A. Defendant B shall provide the real estate listed in paragraph 1 of the attached list, and Defendant D shall provide the attached list No. 9.

Reasons

1. Facts of recognition;

A. During Ansan-si, the Plaintiff is an association that has obtained authorization for the establishment of a housing redevelopment project on February 21, 2012 under the Act on the Maintenance and Improvement of Urban Areas and Dwelling Conditions for Residents (hereinafter “Urban Improvement Act”) for the purpose of implementing a housing redevelopment project on the housing scale of 116,66.10 square meters in Ansan-si, and obtained authorization for the implementation of a housing redevelopment project on January 15, 2016 (hereinafter “instant redevelopment project”), and obtained authorization for the implementation of a housing redevelopment project on February 27, 2017, and was publicly notified of the management and disposal plan on the same day.

B. The Defendants possess each of the real estate stated in the text within the instant redevelopment project zone.
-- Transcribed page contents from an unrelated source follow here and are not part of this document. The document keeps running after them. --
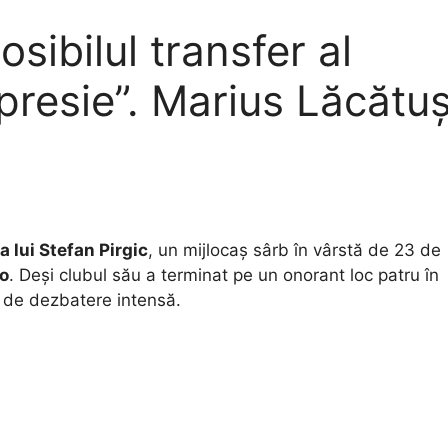
ibilul transfer al
presie”. Marius Lăcătu
 lui Stefan Pirgic
, un mijlocaș sârb în vârstă de 23 de
o
. Deși clubul său a terminat pe un onorant loc patru în
ct de dezbatere intensă.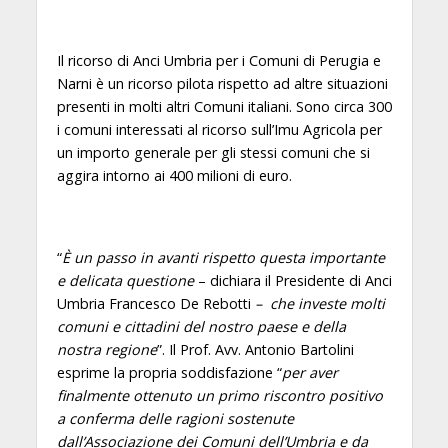
Il ricorso di Anci Umbria per i Comuni di Perugia e
Narni è un ricorso pilota rispetto ad altre situazioni
presenti in molti altri Comuni italiani. Sono circa 300
i comuni interessati al ricorso sull’Imu Agricola per
un importo generale per gli stessi comuni che si
aggira intorno ai 400 milioni di euro.
“
È un passo in avanti rispetto questa importante
e delicata questione
– dichiara il Presidente di Anci
Umbria Francesco De Rebotti
– che investe molti
comuni e cittadini del nostro paese e della
nostra regione
”. Il Prof. Avv. Antonio Bartolini
esprime la propria soddisfazione “
per aver
finalmente ottenuto un primo riscontro positivo
a conferma delle ragioni sostenute
dall’Associazione dei Comuni dell’Umbria e da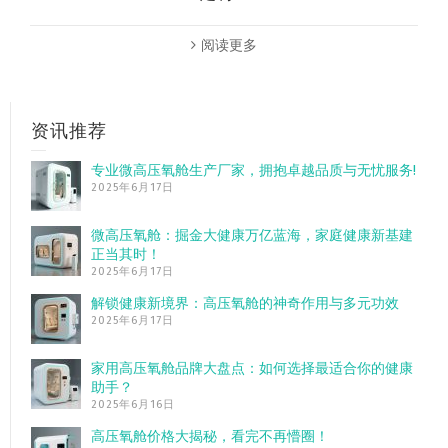
阅读更多
资讯推荐
专业微高压氧舱生产厂家，拥抱卓越品质与无忧服务!
2025年6月17日
微高压氧舱：掘金大健康万亿蓝海，家庭健康新基建
正当其时！
2025年6月17日
解锁健康新境界：高压氧舱的神奇作用与多元功效
2025年6月17日
家用高压氧舱品牌大盘点：如何选择最适合你的健康
助手？
2025年6月16日
高压氧舱价格大揭秘，看完不再懵圈！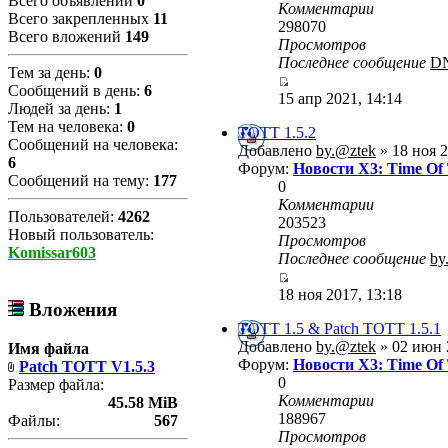
Всего объявлений
0
Комментарии
Всего закрепленных
11
298070
Всего вложений
149
Просмотров
Последнее сообщение
D
Тем за день:
0
Сообщений в день:
6
15 апр 2021, 14:14
Людей за день:
1
Тем на человека:
0
TOTT 1.5.2
Сообщений на человека:
Добавлено
by.@ztek
» 18 ноя 2
6
Форум:
Новости X3: Time Of
Сообщений на тему:
177
0
Комментарии
Пользователей:
4262
203523
Новый пользователь:
Просмотров
Komissar603
Последнее сообщение
by
18 ноя 2017, 13:18
Вложения
TOTT 1.5 & Patch TOTT 1.5.1
Добавлено
by.@ztek
» 02 июн 
Имя файла
Форум:
Новости X3: Time Of
Patch TOTT V1.5.3
0
Размер файла:
Комментарии
45.58 MiB
188967
Файлы:
567
Просмотров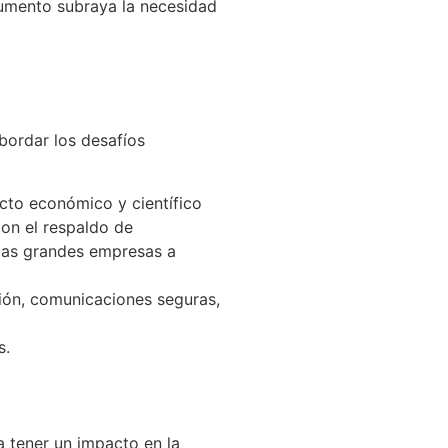
cumento subraya la necesidad
bordar los desafíos
cto económico y científico
con el respaldo de
 las grandes empresas a
ión, comunicaciones seguras,
s.
a tener un impacto en la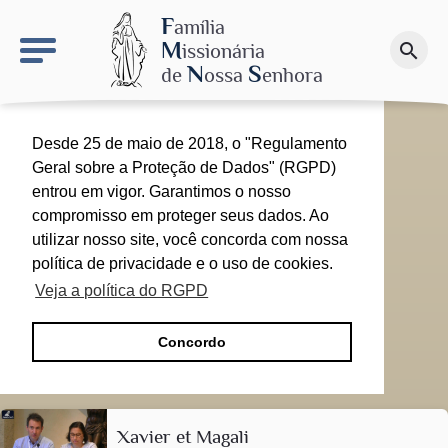
keyboard_arrow_right
O sítio NSN
F
amília
M
issionária
search
Faça uma doação
N
S
de
ossa
enhora
Desde 25 de maio de 2018, o "Regulamento
Geral sobre a Proteção de Dados" (RGPD)
entrou em vigor. Garantimos o nosso
compromisso em proteger seus dados. Ao
utilizar nosso site, você concorda com nossa
política de privacidade e o uso de cookies.
Veja a política do RGPD
Concordo
Xavier et Magali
[Ground of recognition] Facts without dispute, entry of Gap evidence 1 to 5 (including a provisional number), the purport of the whole pleadings

2. Determination on the cause of the claim

A. The main text of Article 49(6) of the Urban Improvement Act provides, “When the authorization of a management and disposition plan is publicly announced, a right holder, such as the owner, superficies, leasee, etc. of the previous land or building, shall not use or profit from the previous land or building until the date of the public announcement of transfer under Article 86.” Thus, when the public announcement of a management and disposition plan is made, the use or profit of the right holder, such as the owner, superficies, leasee, etc. of the previous land or building, shall be suspended, and the project implementer may use or benefit from the former land or building (see, e.g., Supreme Court Decision 2009Da53635, May 27, 2010). Therefore, the Defendants whose use or profit has been suspended pursuant to the public announcement of the authorization of the management

B. Defendant B’s assertion and determination by the Defendants were not paid the business compensation amount by the Plaintiff, and the Gyeonggi-do Local Land Tribunal stated the amount of compensation for the Defendant’s losses as stated in the adjudication of expropriation rendered on April 9, 2018, and the Plaintiff’s claim.